11 I know all the birds of the hills,
and all that moves in the field is mine.
12 “If I were hungry, I would not tell you,
for the world and its fullness are mine.
13 Do I eat the flesh of bulls
or drink the blood of goats?
What’s Isaiah getting at here? God is so big and so great, that nothing we can do is worthy of the worship he deserves. The tallest cathedrals, the largest church buildings, the biggest gift in the offering plate, the most fervent missionary service do not reach what God deserves. Until we realize this, we cannot truly worship God.
God doesn’t need our service. God doesn’t need our worship. God doesn’t have a self-esteem complex that needs fixing. God doesn’t have a worship deficiency that we must fill. He was completely perfect, happy, and content before he created the world. This is just another way of saying that God is very big and very powerful. We don’t worship God because he needs it. We don’t worship God to somehow pay him back for creating us or saving us. Impossible. No one is worthy to worship God.
Then why do we even serve him? The simple answer is this: we were created to worship God. It is the only fitting response to the greatness of God.
Verse 16 is here to increase our fear and reverence of God. We come to God having nothing, acknowledging that he is everything. We bow before God knowing we have no power, but he has all the power in the universe.
We go about our lives forgetting that God alone has the power to comfort and forgive. We forget that God will accomplish his salvation even as we get in the way.

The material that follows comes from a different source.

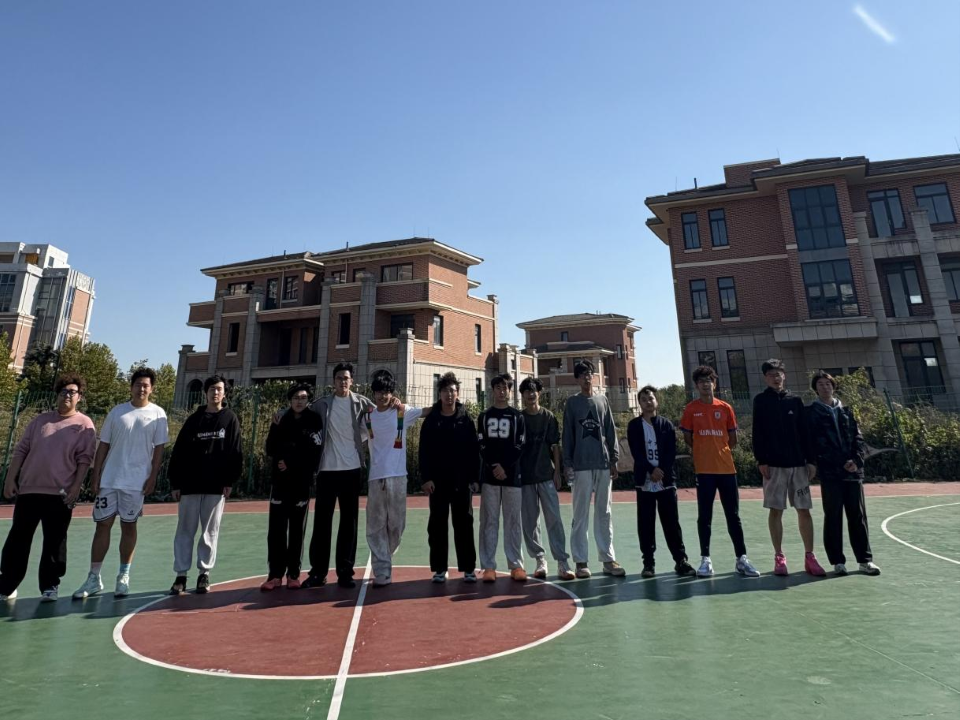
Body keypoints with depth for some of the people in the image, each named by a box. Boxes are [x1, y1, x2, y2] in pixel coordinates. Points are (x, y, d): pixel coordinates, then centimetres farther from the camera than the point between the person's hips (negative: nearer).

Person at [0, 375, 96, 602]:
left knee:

We forget that God’s Word stands forever, but we humans are like grass. We forget that the gospel is “Behold your God” not “behold me!” We forget that it is God, the gentle shepherd, who guides our lives, and not us. We forget that God created all things, and plans all things according to his inscrutable wisdom, and he doesn’t need our help. We forget that the nations are a drop in a bucket compared to the surpassing power of God.
What do we have to add to God’s wisdom and power? Nothing. Our worship is a response to God’s awesome majesty, not an addition to it.

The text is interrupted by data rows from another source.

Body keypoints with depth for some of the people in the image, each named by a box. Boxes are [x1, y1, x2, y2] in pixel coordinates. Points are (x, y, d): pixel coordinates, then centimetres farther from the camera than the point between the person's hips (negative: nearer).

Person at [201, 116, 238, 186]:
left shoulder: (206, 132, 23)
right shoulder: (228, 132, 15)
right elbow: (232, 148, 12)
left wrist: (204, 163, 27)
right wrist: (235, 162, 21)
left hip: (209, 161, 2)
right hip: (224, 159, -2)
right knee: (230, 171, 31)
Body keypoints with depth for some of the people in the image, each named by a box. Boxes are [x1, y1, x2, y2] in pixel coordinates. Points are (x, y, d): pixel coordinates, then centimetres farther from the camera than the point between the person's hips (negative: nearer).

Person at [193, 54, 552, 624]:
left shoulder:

But there is one person whose worship perfect enough for the majesty of God. There was one person who offered a sacrifice that was worthy of God’s perfection. There was one person who lived and died in such a way, that God accepted his worship and his sacrifice. And that’s Jesus Christ.

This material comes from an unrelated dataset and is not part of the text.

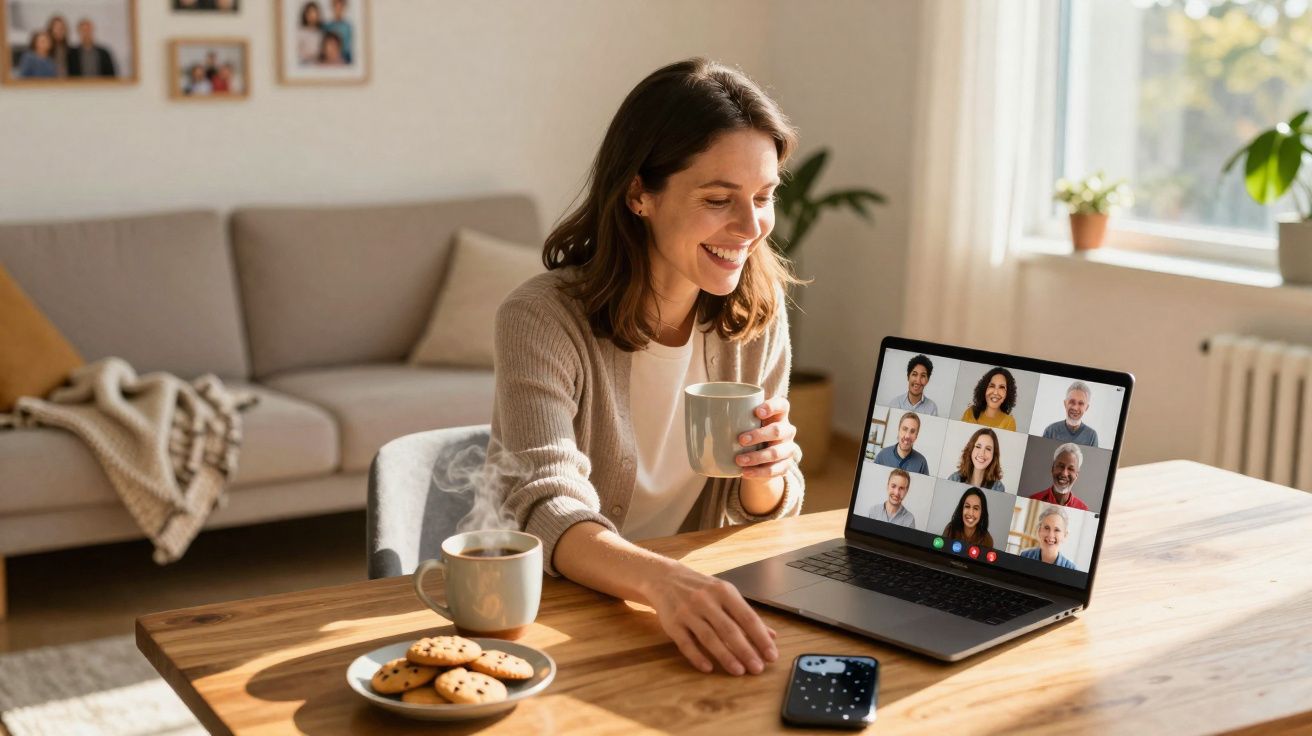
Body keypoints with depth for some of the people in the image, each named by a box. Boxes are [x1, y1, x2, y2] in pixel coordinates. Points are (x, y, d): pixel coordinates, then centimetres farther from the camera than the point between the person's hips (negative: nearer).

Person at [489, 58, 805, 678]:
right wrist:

Christ is the answer to your question “how will I ever be worthy enough to worship God?” You won’t. But he is. Christ is the answer to your question “will I be safe when nations rise and fall, and terrorists strike and economies collapse and tragedies strike?” Yes, you will be safe. Because Christ it he one who sustains all things by the word of his power. It is Christ who sustains and protects those who are his. What a great God. What a mighty Savior.